Back to opinion_ICS_20210602_pobreza_urbana

Measuring urban poverty from all angles

02/06/2021

Published in

Planeta Futuro - El País

David Soler Crespo

researcher NCID junior of the University of Navarra's Institute for Culture and Society

An older man in a white shirt and cap walks past some white-painted wooden boards that read "hot shower: 10 shillings". On the perpendicular street, clothes hang hanging next to an electricity pole from which a tangle of wires snake their way to some of the nearby sheet metal houses. In Nairobi's Mathare slum, the lack of public services is at agenda for the more than 200,000 people who live there, according to the official census data , although there are estimates that there could be as many as 500,000. This is one of the most congested areas in the entire Kenyan capital, with as many as 69,000 people living in one square kilometer.

Urban poverty in sub-Saharan Africa is among the highest in the world. In 2010, 61.7% of urban dwellers lived in substandard housing and, although the figure has declined, in 2019, 47% still resided in houses without adequate space and sanitation. However, this figure is not confined to Africa. As of today, the majority of people around the world already live in cities and by 2050 the figure is expected to rise to 68% of the world's population. This increase has slowed the decline in the number of people living in slums: 23.5% live in slums globally, but this issue rises to 43% in Bolivia, 55% in Bangladesh and even 95% in South Sudan, the country with the highest rate of urban slum dwellers.

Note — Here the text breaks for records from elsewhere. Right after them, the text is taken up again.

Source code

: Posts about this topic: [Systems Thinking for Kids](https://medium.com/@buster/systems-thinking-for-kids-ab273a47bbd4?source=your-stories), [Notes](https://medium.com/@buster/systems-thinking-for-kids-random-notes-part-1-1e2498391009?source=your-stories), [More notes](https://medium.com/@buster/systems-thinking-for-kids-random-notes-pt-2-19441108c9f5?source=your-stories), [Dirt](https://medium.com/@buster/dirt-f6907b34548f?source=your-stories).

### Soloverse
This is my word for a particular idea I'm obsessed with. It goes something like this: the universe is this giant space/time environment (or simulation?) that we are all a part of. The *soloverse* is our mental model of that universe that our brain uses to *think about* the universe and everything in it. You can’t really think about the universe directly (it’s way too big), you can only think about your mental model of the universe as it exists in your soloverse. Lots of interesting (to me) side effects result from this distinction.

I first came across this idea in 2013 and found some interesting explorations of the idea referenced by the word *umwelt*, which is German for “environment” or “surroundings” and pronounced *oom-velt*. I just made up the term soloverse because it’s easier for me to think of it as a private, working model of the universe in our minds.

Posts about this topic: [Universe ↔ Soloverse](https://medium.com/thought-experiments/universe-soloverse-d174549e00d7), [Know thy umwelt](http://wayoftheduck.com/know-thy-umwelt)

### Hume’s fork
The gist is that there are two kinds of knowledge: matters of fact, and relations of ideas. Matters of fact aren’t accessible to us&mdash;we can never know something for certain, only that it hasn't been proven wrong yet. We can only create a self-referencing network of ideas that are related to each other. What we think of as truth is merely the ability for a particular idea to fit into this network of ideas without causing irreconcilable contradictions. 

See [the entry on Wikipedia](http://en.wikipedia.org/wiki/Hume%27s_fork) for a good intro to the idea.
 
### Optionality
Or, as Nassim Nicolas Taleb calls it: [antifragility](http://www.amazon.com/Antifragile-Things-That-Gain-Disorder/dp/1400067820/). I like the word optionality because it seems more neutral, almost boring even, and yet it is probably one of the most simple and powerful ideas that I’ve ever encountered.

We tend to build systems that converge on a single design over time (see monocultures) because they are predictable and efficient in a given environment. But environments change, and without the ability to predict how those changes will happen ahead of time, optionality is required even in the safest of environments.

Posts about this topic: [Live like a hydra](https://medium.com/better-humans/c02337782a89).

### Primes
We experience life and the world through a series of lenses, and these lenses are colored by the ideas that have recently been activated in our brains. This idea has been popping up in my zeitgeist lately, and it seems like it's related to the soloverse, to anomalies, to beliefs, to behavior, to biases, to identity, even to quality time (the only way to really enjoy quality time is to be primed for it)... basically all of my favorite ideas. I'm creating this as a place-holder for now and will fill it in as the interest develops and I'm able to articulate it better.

Rapid global urbanization makes it urgent to promote policies that strive for urban planning to contain the growth of poverty in overcrowded and neglected neighborhoods. To do this, it is important to know what we mean and to have a complete picture of what makes a district slum.

Traditionally, public agencies, academic institutions and private companies have relied on the socioeconomic data provided by the population census. This quantitative measure has served as a basis for identifying poverty and carrying out public policies, but this analysis is incomplete for several reasons. On the one hand, in many countries in development censuses are unreliable and, where they are, the years that pass between one and the next mean that they quickly become outdated. On the other hand, this approach focuses on poverty at the household level and not at the neighborhood level. The UN-Habitat measures define marginal housing with factors such as whether one has a latrine, the size of the house, or household income, but do not measure poverty by area or neighborhood. This leaves out other important factors such as proximity to open spaces for children to play, transportation links to other parts of the city, the effects of pollution, or trees and green spaces.

A group of eight European, North American and African urban planners have joined forces to create a multidimensional framework of reference letter to measure urban poverty more accurately. Among them is the Spanish Ángela Abascal, a researcher at the Navarra Center for International Development: "Reviewing the scientific literature and NGO material, we realized that there is no comprehensive approach for urban poverty," says the University of Navarra urban planner.

The framework identifies a total of 67 indicators across nine domains to measure poverty including, in addition to housing, pollution, governance and services available to each neighborhood, among others. The goal is to define different types of general measurements that define deprived urban areas around the world whether in Nigeria, Peru or Pakistan. "The important thing is to create an adaptable model for any place so that all the dimensions that make a place marginalized are considered," says Peter Elias, researcher at the University of Lagos and one of the authors of the study.

New technologies offer an opportunity to collect all these data with satellite images, smart phones and GPS that can provide a multidimensional and more adequate picture of urban poverty. But beyond how to achieve this, it is just as important to engage with local people to learn about their specific problems. "We have conducted workshops with local community members, NGOs and governments to create an index that is transferable to different contexts." high school The initial workshops were held in three African cities: Lagos, Accra and Nairobi, and the framework is already being implemented in Mexico together with the National Statistics and Geography Institute (INEGI), and in northern Nigeria, where it is intended to be used to measure the effects of the coronavirus crisis and internal displacement due to violence.

Beyond knowing that a neighborhood is marginal, it is important to know what makes it so. The approach focused on monetary terms does not reflect a global vision of what generates poverty. Without a complete picture there can be no effective public response to reduce inequality. In a context of rapid urbanization in countries in development, it is vital to have the right tools to be able to carry out urban planning that fits the reality and helps to make the cities of the future livable.